Quite some years ago, Griffiths worked for large horse enterprises in New South Wales, and has some interesting tales to relate about the difficulties encountered by women trying to gain full acceptance in the industry.
Now female trainers and jockeys are far more plentiful and prominent; Linda Meech, who rode the Stawell Cup winner on Sunday, was Victoria’s top jockey last year.
Looking back, the much-travelled Griffiths recalled she initially learnt to ride in England, and came to Australia as a 13-year-old.”It’s a rich person’s sport in England, but out here anyone has a chance to reach to top if they work hard … but being a pre-trainer is a lot easier than being a fully fledged trainer. I’m a fair dinkum Aussie now.”

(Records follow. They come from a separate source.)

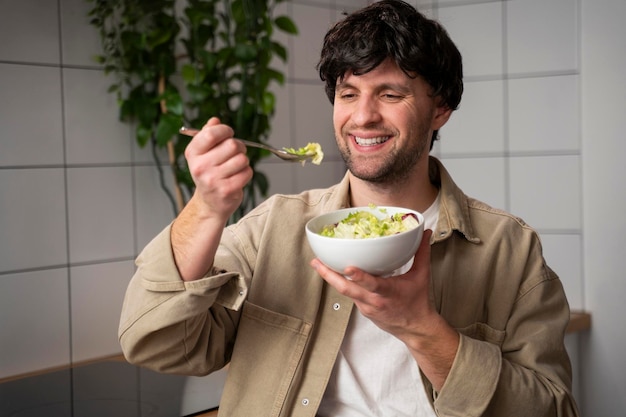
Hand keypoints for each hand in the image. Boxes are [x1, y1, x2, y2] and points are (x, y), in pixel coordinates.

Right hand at [170, 117, 252, 280]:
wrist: (209, 204)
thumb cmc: (209, 174)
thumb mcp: (203, 154)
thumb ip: (207, 135)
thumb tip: (214, 120)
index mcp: (193, 154)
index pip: (211, 133)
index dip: (224, 130)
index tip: (228, 133)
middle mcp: (201, 167)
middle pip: (232, 145)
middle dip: (239, 147)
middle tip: (235, 153)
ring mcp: (213, 180)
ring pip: (242, 159)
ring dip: (243, 161)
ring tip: (234, 167)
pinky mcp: (227, 190)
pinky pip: (247, 172)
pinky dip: (246, 173)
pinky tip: (237, 177)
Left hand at [311, 229, 436, 339]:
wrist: (415, 328)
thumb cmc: (417, 302)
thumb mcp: (421, 276)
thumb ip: (422, 253)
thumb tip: (425, 233)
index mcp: (389, 292)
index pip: (373, 284)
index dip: (359, 277)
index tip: (348, 268)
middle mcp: (374, 301)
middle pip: (347, 289)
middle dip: (329, 275)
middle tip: (316, 262)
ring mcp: (366, 307)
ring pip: (345, 291)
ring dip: (331, 278)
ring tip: (318, 264)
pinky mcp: (362, 310)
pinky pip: (350, 294)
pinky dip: (341, 283)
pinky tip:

After coming to Australia, she and her young sister rode their first horse at Mooroopna, a 22-year-old called Mister Jay (both on at the same time).
Griffiths follows the fortunes of the many gallopers she has pre-trained, hoping that one day she may play a very small part in the initial journey of a Melbourne Cup winner.
She hopes that Bud can mature into a more-than-useful galloper, and at the end of seeing a day’s work done, enjoys sitting down looking at a Redesdale sunset with a beer and ‘Bear’, her three-year-old german shepherd.
*Bud’s win for Griffiths was her first since she landed the 2014 Avoca Cup with nine-year-old Scareymac, ridden by Boris Thornton, but she has had very few runners since that time.

A winner: If Bud is as successful on the track as Buddy Franklin has been on the football field, he will end up as a superstar.